[[ Exercise text open ]]

We believe that the basket is most effective in those cases where there is a pocket at the lower end of the bile duct. In these cases, or when there is a small papillary opening, it is necessary to catch the stones securely with a basket for extraction. The most important thing to remember is that the stone extraction device should be selected according to the degree of opening of the papilla.
Selecting a Balloon
There are a surprisingly large number of balloon types classified for very specific applications, including the position of the injection port, the position of guide wire passage, and the size of the balloon. When choosing between the standard (over-the-wire) type and distal wire-guided type, we generally use the distal wire-guided type because of its high degree of usability. We find the standard type effective in cases where pushability is required – for example, when the stones are pushed through the HGS route or when the enteroscope forceps channel is narrow when treating a patient with postoperative reconstructed gastrointestinal anatomy.

[[ Exercise text closed ]]
[[ Supplied entries open ]]

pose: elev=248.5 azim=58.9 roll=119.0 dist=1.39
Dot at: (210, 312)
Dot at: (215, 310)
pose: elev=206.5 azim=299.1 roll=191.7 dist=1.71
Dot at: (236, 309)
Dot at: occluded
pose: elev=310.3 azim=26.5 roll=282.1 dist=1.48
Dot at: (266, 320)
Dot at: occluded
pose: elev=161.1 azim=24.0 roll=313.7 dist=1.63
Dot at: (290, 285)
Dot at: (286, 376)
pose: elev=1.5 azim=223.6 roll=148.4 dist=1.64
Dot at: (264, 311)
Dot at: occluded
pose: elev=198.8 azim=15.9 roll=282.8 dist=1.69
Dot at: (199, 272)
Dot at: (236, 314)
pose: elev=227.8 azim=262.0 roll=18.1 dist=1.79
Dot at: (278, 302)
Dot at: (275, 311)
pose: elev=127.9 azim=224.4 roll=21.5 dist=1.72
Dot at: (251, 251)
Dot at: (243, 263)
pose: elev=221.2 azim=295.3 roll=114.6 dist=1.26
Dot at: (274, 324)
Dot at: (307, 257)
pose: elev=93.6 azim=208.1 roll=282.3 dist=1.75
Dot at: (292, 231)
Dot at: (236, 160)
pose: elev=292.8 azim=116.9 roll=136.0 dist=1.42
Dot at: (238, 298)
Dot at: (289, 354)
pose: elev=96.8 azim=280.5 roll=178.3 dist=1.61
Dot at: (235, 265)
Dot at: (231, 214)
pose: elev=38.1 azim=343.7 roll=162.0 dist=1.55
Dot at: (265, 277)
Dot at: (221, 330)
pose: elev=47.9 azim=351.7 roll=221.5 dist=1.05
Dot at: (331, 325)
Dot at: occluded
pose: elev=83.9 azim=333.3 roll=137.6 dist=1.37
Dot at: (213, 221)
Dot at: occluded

[[ Supplied entries closed ]]

- _Problem to work on_: Echo the whole text on choosing baskets and balloons for stone extraction, word for word. The data was taken from a separate source and has no connection to the text.

- _Task response_:
We believe that the basket is most effective in those cases where there is a pocket at the lower end of the bile duct. In these cases, or when there is a small papillary opening, it is necessary to catch the stones securely with a basket for extraction. The most important thing to remember is that the stone extraction device should be selected according to the degree of opening of the papilla.
Selecting a Balloon
There are a surprisingly large number of balloon types classified for very specific applications, including the position of the injection port, the position of guide wire passage, and the size of the balloon. When choosing between the standard (over-the-wire) type and distal wire-guided type, we generally use the distal wire-guided type because of its high degree of usability. We find the standard type effective in cases where pushability is required – for example, when the stones are pushed through the HGS route or when the enteroscope forceps channel is narrow when treating a patient with postoperative reconstructed gastrointestinal anatomy.